Perilla: Preliminary evidence suggests some benefit of perilla extract for seasonal allergies. Further clinical trials are required before a firm conclusion can be made.
Probiotics: Only a few types and combinations of probiotics have been studied as a possible treatment for allergies. They have been studied mostly in children, teenagers and young adults. Further research is necessary before a firm conclusion can be made.
Sorrel: There is no reliable human evidence evaluating sorrel monotherapy as a treatment for bronchitis. However, it is an ingredient in the combination herbal product Sinupret®, which also contains cowslip flower, European elderflower, gentian root and verbena. This proprietary formula has been used historically in Europe for the treatment of acute bronchitis and sinusitis. Although no studies have been conducted comparing the combination product to placebo, there is initial evidence from a comparison trial of various expectorants vs. Sinupret® in the treatment of acute bronchitis. Additional evidence is necessary before a firm conclusion can be drawn regarding the use of sorrel or Sinupret® in the management of bronchitis.
Stinging nettle: For many years, a freeze-dried preparation of Urtica dioica has been prescribed by physicians and sold over-the-counter to treat allergic rhinitis. Clinical trials demonstrating statistical significance over placebo, and/or equivalence with other available treatments, are needed before a firm conclusion can be made.
Vitamin E: Although thought to aid in reducing the nasal symptoms of allergies, vitamin E intake may not be effective. However, current evidence is limited, and more studies are needed before a firm conclusion can be drawn.
PREVENTION
Avoid substances that trigger allergic reactions.

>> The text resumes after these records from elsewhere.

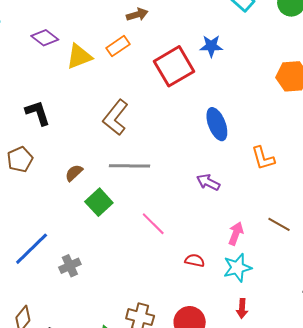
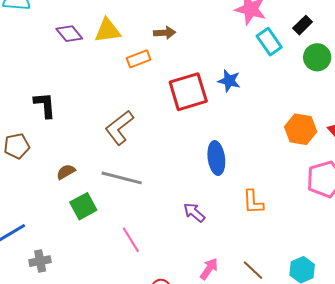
yellow triangle: (79, 56) -> (108, 30), moved

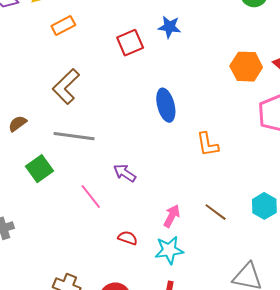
orange rectangle: (139, 59) -> (63, 26), moved
red square: (188, 92) -> (130, 43), size x0.7
brown semicircle: (66, 172) -> (18, 124), moved
purple arrow: (194, 212) -> (125, 173), moved

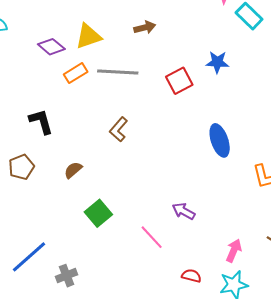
orange rectangle: (63, 26) -> (76, 73), moved
brown L-shape: (66, 86) -> (119, 129), size x0.7
gray line: (74, 136) -> (118, 72), moved

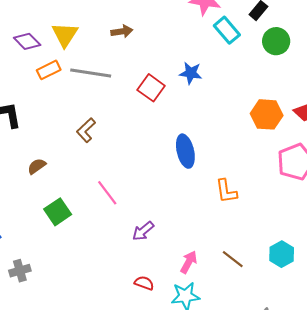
yellow triangle: (88, 36) -> (65, 35), turned -44
red square: (179, 81) -> (151, 88), turned -32
purple arrow: (184, 211) -> (143, 231), moved, turned -75
pink line: (152, 237) -> (107, 193), moved

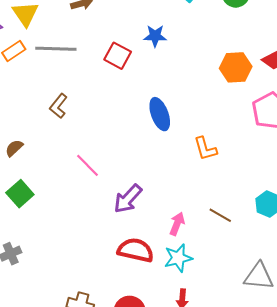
green square: (58, 212) -> (20, 194), moved
purple arrow: (143, 231) -> (128, 199), size x1.4
red semicircle: (144, 283) -> (136, 250), size x1.8

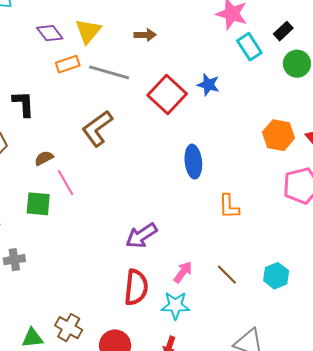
red square: (118, 56) -> (167, 95), size x1.4
brown L-shape: (58, 106) -> (97, 128), size x1.5
pink line: (87, 165) -> (66, 183), moved
green square: (20, 194) -> (38, 204), turned 32
red semicircle: (136, 250) -> (136, 287), turned 69

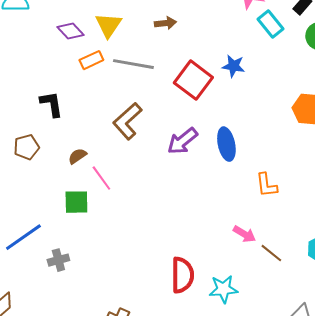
purple arrow: (141, 236) -> (182, 141), moved
pink arrow: (183, 272) -> (244, 234), moved, turned 90

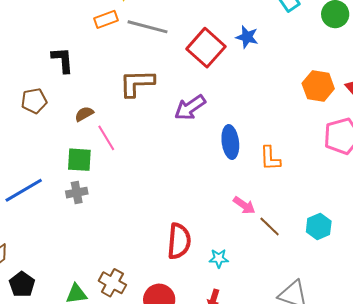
brown L-shape: (127, 121) -> (137, 83), turned 36
blue ellipse: (226, 144) -> (230, 142), moved
gray cross: (58, 260) -> (77, 193), moved
cyan star: (223, 289) -> (219, 258), size x0.7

Patients who are allergic to pollen should remain indoors in the morning and evening when outdoor pollen levels are highest.
Keep windows closed, and use the air conditioner, if possible, in the house and car.
Do not dry clothes outside.
Avoid unnecessary exposure to other environmental irritants such as insect sprays, tobacco smoke, air pollution and fresh tar or paint.
Regularly wash the hands and face to remove pollen.
A humidifier may help remove some of the allergens out of the air.
Children who have been breastfed are less likely to develop allergies. In addition, a mother who avoids cow's milk, eggs, nuts and peanuts while breastfeeding may help prevent allergy-related conditions, such as eczema, in some children.
There is evidence that infants who are exposed to airborne allergens like dust mites and animal dander may be less likely to develop related allergies.
Individuals with a history of anaphylaxis should carry an autoinjectable epinephrine device (known as an EpiPen®) with them at all times.